Por Pablo Borla
En medio de la disputa por el control y el poder, de los intereses creados y las grandes ganancias, quedan los argentinos, cual rehenes en espera del mágico rescate que nos salve de la pandemia.
En la historia de la humanidad siempre hubo guerras y disputas. Desde las cavernas y las tribus, defendiendo su supervivencia a puro instinto, hasta la era actual, en la que los conflictos se han privatizado, en cierta forma, y las grandes multinacionales convierten al mundo en escenario de luchas permanentes por conquistar mercados e incrementar su capital, arrastrando a las naciones con ellas.
La guerra ha tomado carices más sutiles que otrora. Ya no hay palos ni aceros en las disputas globales. Ha pasado de moda impulsar los golpes de estado por medio de líderes militares de pocos escrúpulos y muchas ambiciones.
No parece tratarse de una progresiva toma de conciencia del horror de las dictaduras, sino más bien de una cuestión práctica, como la que decidió el fin de la esclavitud porque era más barato tener obreros mal pagos que esclavos que mantener.
Salvo en aquellas regiones en las que la energía o el agua o quizás la ubicación estratégica excusan una intervención armada, disfrazada de defensa de los derechos de los ciudadanos de tal o cual país; la forma contemporánea con que las grandes potencias se hacen del poder requieren de la complicidad, el acuerdo y la ambición de líderes locales, de organizaciones políticas, de grandes medios de comunicación y de integrantes de los Poderes, que estén dispuestos a vender su alma por una causa que los beneficie, generalmente con más poder y posibilidad de enriquecimiento, a cambios de futuras concesiones ventajosas para sus auspiciantes, llámense alianzas comerciales, militares o políticas, en las que el país en cuestión siempre pierde, esquilmado en sus recursos naturales o mezclado en la disputa de intereses ajenos en los diferentes foros mundiales.
Los escenarios de las luchas son variados y en ellos los ciudadanos de a pie transitan sus vidas, tratando de hacerlo lo mejor posible. Pero el precio a pagar es grande y generalmente se traduce en una importante brecha económica entre una minoría que maneja el comercio, la industria, la religión, la seguridad y la política y que ve acrecentadas sus ganancias a costa de una inmensa mayoría que se empobrece, ya que estos procesos difícilmente tengan interés en algún progreso colectivo, sino más bien se dirigen a hacer a los “exitosos” aún más exitosos y a los pobres aún más pobres, con una clase media que realiza malabarismos varios para lograr no caer en la pobreza.
Este sistema de orden mundial aprovecha e incentiva las brechas existentes en los países. No es Argentina la única nación en la que la grieta centenaria se actualiza y se renueva.
Pero es la que sufrimos cotidianamente y en aristas de ella nos encolumnamos, a veces sin desearlo.
La cercanía de las elecciones acentúa esa pela por el poder, sin que se vea una luz al final del túnel.
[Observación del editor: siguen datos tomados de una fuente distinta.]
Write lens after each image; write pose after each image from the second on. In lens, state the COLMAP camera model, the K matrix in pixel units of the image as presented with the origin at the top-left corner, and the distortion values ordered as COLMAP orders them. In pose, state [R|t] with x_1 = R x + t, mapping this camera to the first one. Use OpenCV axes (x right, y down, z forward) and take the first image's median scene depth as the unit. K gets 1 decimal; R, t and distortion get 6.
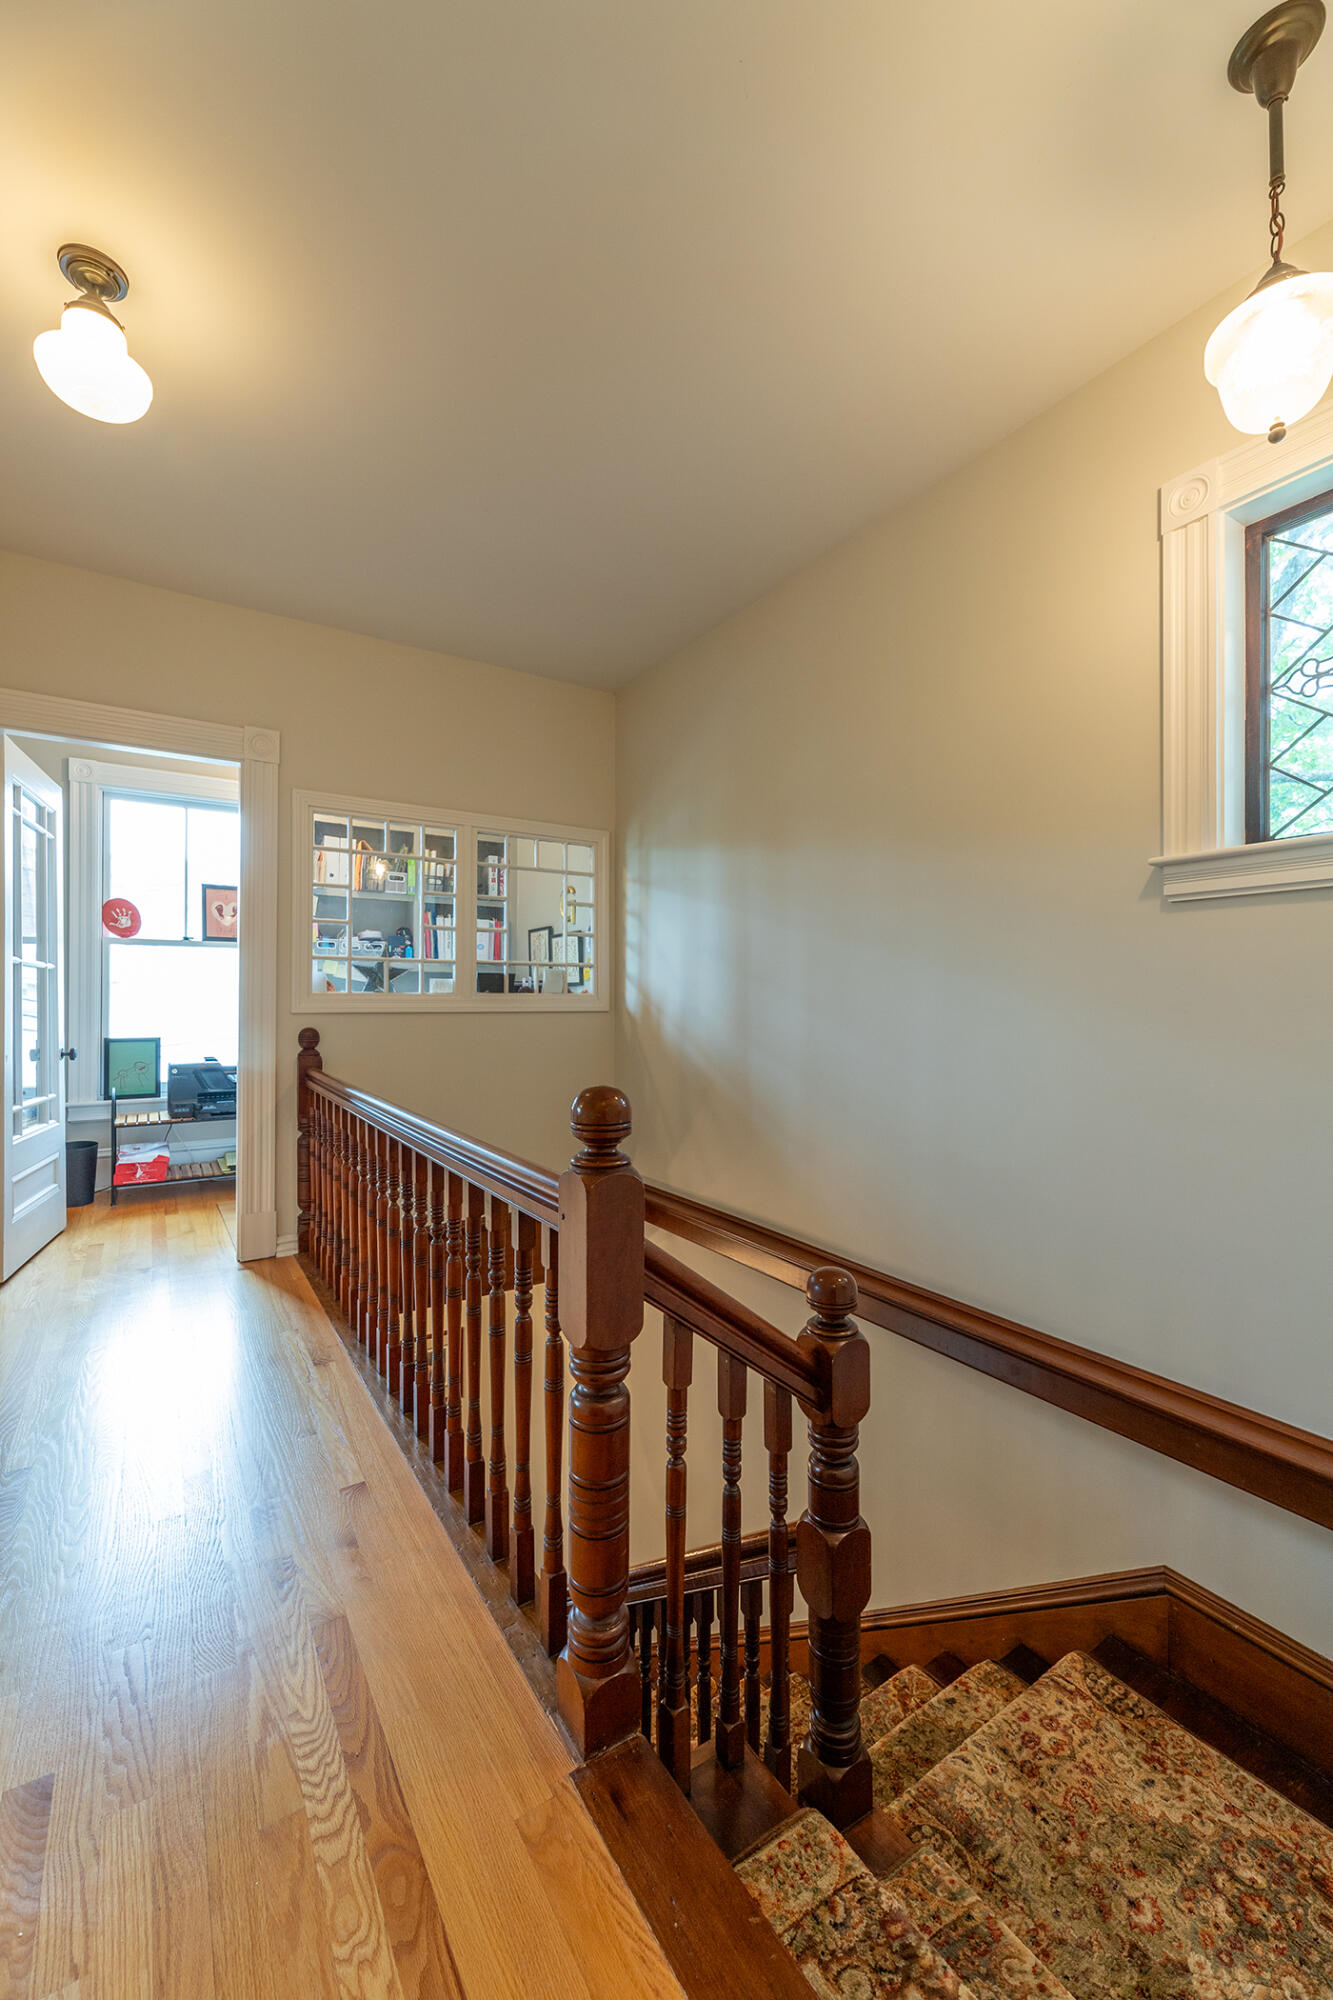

Un ejemplo cercano de ello es la disputa contemporánea en la Capital Federal, en manos del PRO; la Nación, en manos de El Frente de Todos y los gobiernos provinciales, de impronta variopinta, por la adopción o no de las medidas emanadas del Decreto de Necesidad y Urgencia del presidente Alberto Fernández.
Como es sabido, la legalidad y acatamiento de su aplicación fue judicializada y va teniendo idas y vueltas según el foro judicial que las atienda.
En ello, los argentinos somos rehenes de una disputa por el poder y de los intentos de forzar negociaciones ventajosas para uno u otro lado, mientras vemos como hacemos para sobrevivir, literalmente, condenados muchas veces a la miseria o a la muerte, en el peor de los casos.
Y es sabido que la judicialización de la política es la derrota de la política, que es la base de la organización de una comunidad.
Las necesidades de las micro políticas se hicieron prioritarias por sobre las macro políticas que un Pueblo necesita para poder pensar, establecer y realizar acciones adecuadas, que le permitan el progreso.
Y en épocas en que la memoria no se borra tan fácilmente, de la mano de testimonios que quedan grabados e impresos, cuando la contradicción se hace evidente no parece ser motivo de vergüenza, ni nadie se siente en obligación de explicar por qué apoya hoy lo que hace una semana nada más, condenaba al último círculo del infierno.
Rehenes de la coyuntura; cansados, indignados y bastante hartos, los que no se encolumnan en uno u otro bando suelen sentirse extraviados y un poco ajenos, deseando que de una vez por todas las acciones que se realicen tiendan a pensar en todos y que el precio de estas disputas no sea un futuro hipotecado, un sistema de salud saturado, una generación semianalfabeta y desempleada; en suma dejar de ser el jamón de un sándwich que otros (pocos) disfrutan comer.